SOURCE EXTRACT:
_ _ _ _

Friday, March 25, 2016

On the couch with Yolanda Renee's dysfunctional love-birds

Today, I’m sitting in on a session with Sarah and Steven, the protagonists of Yolanda Renee’s terrific mystery series. But these characters need serious help. The doctor is in!
 SRW: Steven…Sarah…this isn’t high school. Why do you guys break up to make up?

Steven: You ever hear of make up sex?

Sarah: STEVEN!

Steven: Sorry. The truth Doc, Sarah did what she felt was right. Circumstances, stupid circumstances that we've overcome.

SRW: Sure, you’ve been through the ringer. More serial killers than a ranch-full of Mansonites. Still no excuse to sabotage your relationship. You guys are in love, right?

Sarah: Of course we are.

Steven: Right. Stupid question, old man.

SRW: Wait...what? "Old man?" I'll have you know 59 is the new 38! Ahem. Where was I?  Oh!…why do you keep reaching for new obstacles? There’s Scott from Sarah’s past. There’s the floozy psychiatrist Steven dallied with (the less said about her, the better). Show me love, guys, show it!

_ _ _ _

DATA EXTRACT:
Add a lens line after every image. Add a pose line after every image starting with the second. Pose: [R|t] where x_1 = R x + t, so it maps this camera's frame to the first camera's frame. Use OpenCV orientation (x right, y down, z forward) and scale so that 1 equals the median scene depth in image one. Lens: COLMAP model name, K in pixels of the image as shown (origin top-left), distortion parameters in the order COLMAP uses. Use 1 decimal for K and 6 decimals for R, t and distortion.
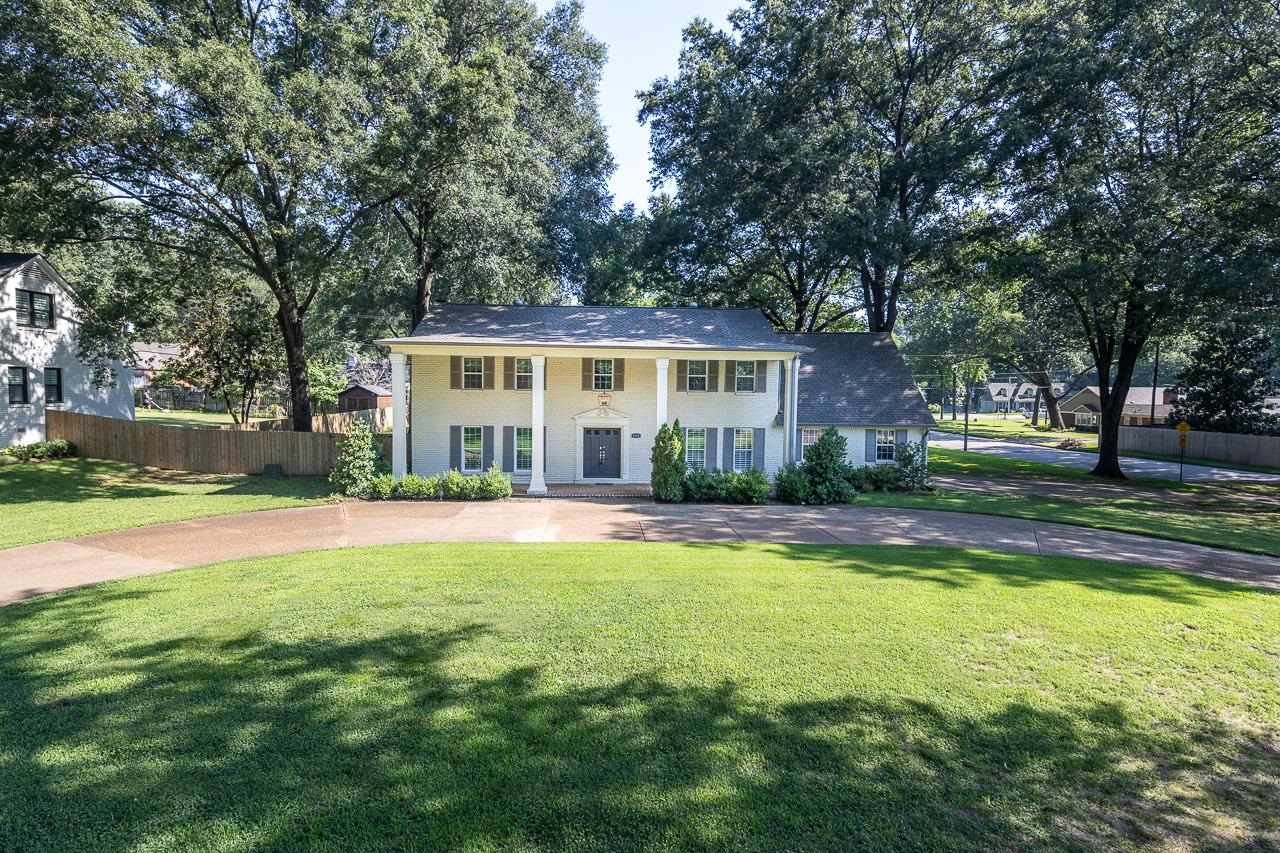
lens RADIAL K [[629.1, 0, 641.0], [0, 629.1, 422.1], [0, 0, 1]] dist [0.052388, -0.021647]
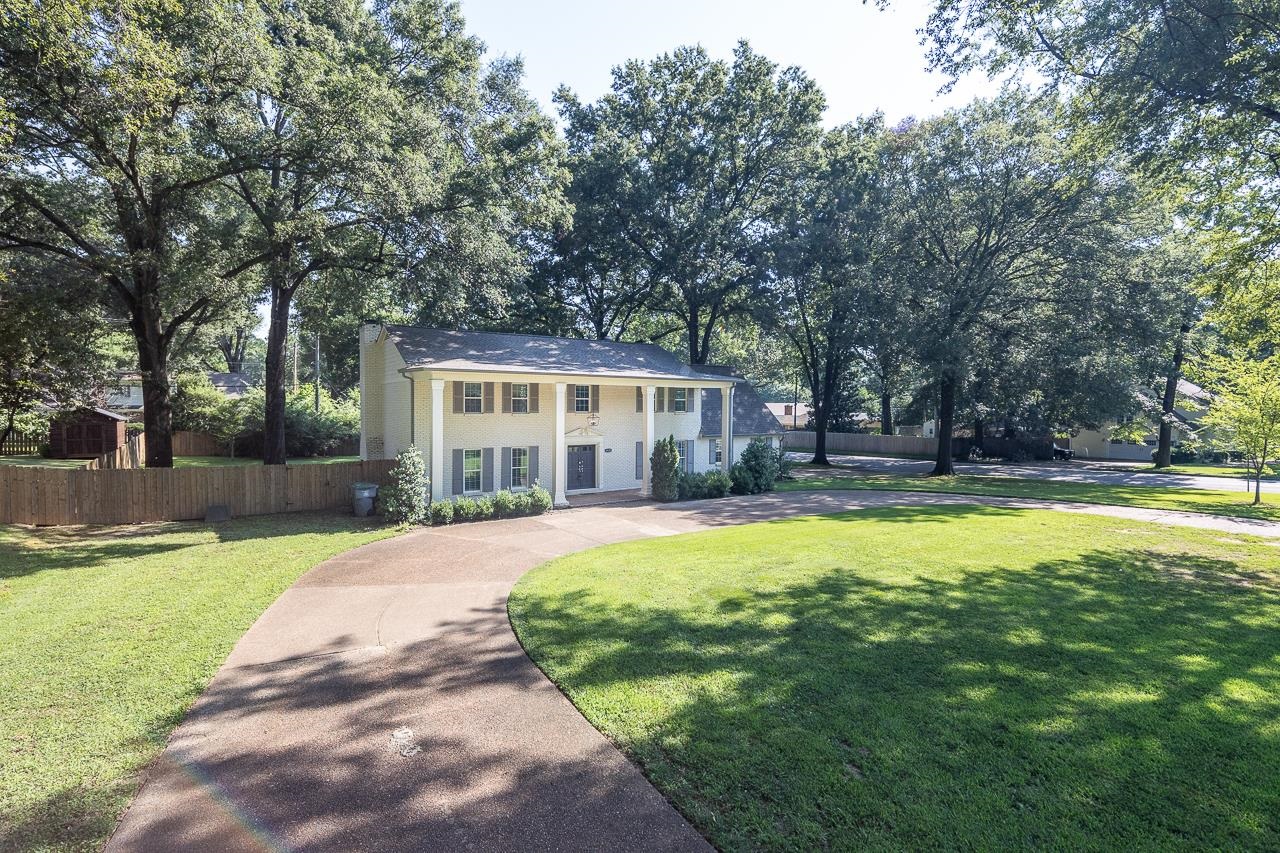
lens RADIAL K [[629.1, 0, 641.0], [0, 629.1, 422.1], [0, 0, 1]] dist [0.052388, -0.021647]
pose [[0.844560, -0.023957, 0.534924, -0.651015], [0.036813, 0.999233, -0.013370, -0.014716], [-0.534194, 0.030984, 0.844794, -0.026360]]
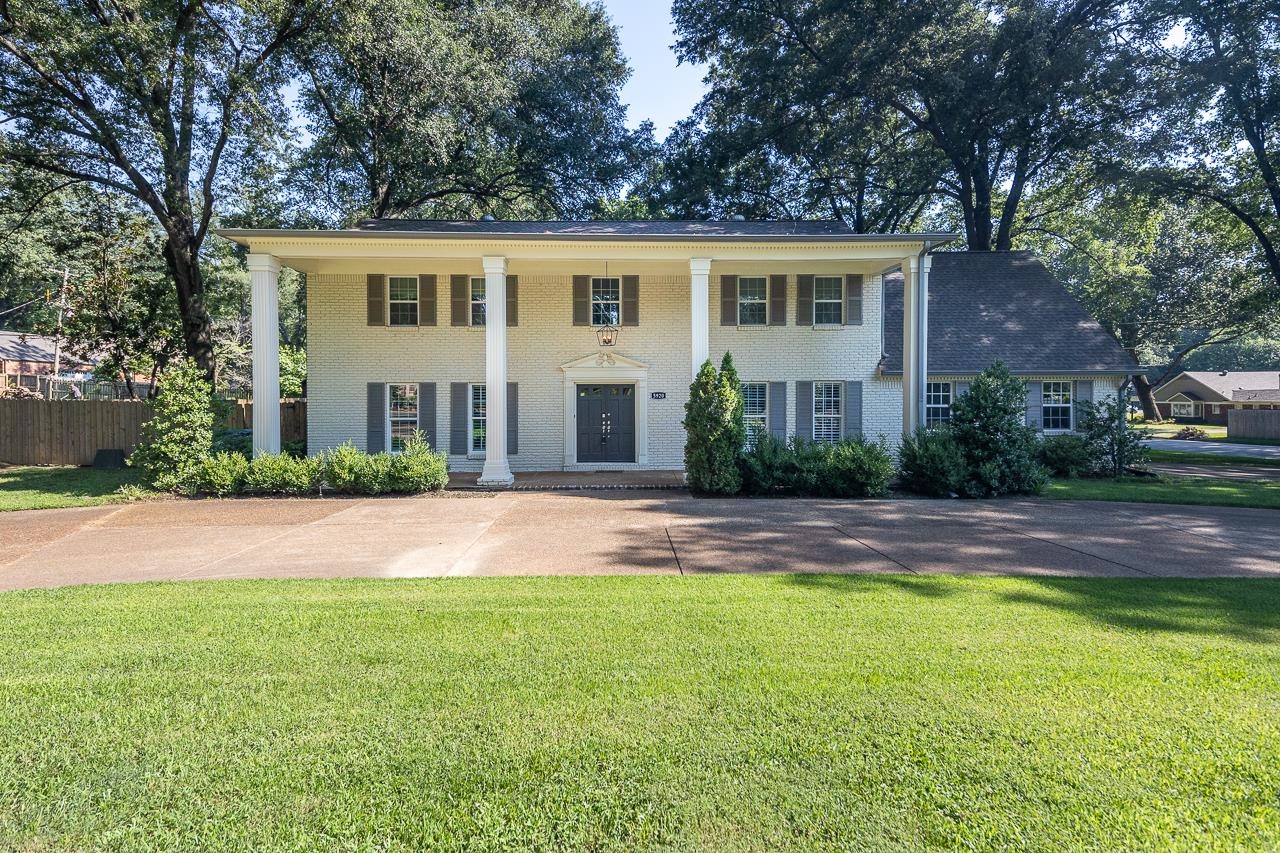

_ _ _ _

QUESTIONS ON THE MATERIAL:
A: In the couch session with Sarah and Steven above, rewrite everything from "Today, I’m sitting" down to "question, old man.", swapping "sabotage" for "undermine".
B: Extend the couch session with Sarah and Steven, picking up right after its final line.

TASK RESULTS:
A:
Today, I’m sitting in on a session with Sarah and Steven, the protagonists of Yolanda Renee’s terrific mystery series. But these characters need serious help. The doctor is in!
 SRW: Steven…Sarah…this isn’t high school. Why do you guys break up to make up?

Steven: You ever hear of make up sex?

Sarah: STEVEN!

Steven: Sorry. The truth Doc, Sarah did what she felt was right. Circumstances, stupid circumstances that we've overcome.

SRW: Sure, you’ve been through the ringer. More serial killers than a ranch-full of Mansonites. Still no excuse to undermine your relationship. You guys are in love, right?

Sarah: Of course we are.

Steven: Right. Stupid question, old man.

B:
Sarah: Don't be silly.

SRW: Yes, well…I didn’t mean that literally. Anyway…start working together as a couple. You guys are always off on your own tangent. Not to be cruel or anything…but do you know how many lives might’ve been saved if you weren’t both so danged stubborn?

Steven: Off on our own tangent? Lives saved? What lives? These murderers had their own agenda. Nothing I did or Sarah did could've changed that.

SRW: Maybe not, but communication’s everything, guys. Do you communicate? No, not really. Stephen doesn’t read Sarah’s emails and Sarah, you just shut down. Walk up on a hill or something. Really? Let’s try an experiment. Have you both been honest with each other? Tell each other one thing you haven’t been honest about.

Steven: Yeah, okay, you win on that. I was stubborn. Stupid really, and I've admitted that.

Sarah: And I've forgiven him. But you're right, I do shut down when the stress becomes extreme. I just need to think. I can't do that in a crowd or with people yelling at me from all sides. My security team, always thinking they know best, talking like I'm not even in the room. Deciding what's good for me like I'm a child. I have the right to make my own decisions. Even if they're wrong!

SRW: Of course, but let's continue. Share something you haven't been honest about.

Steven: Despite Sarah's confidence and strength – I'll always feel as though I should protect her.

Sarah: When Alice entered the picture, I truly thought he'd choose her over me.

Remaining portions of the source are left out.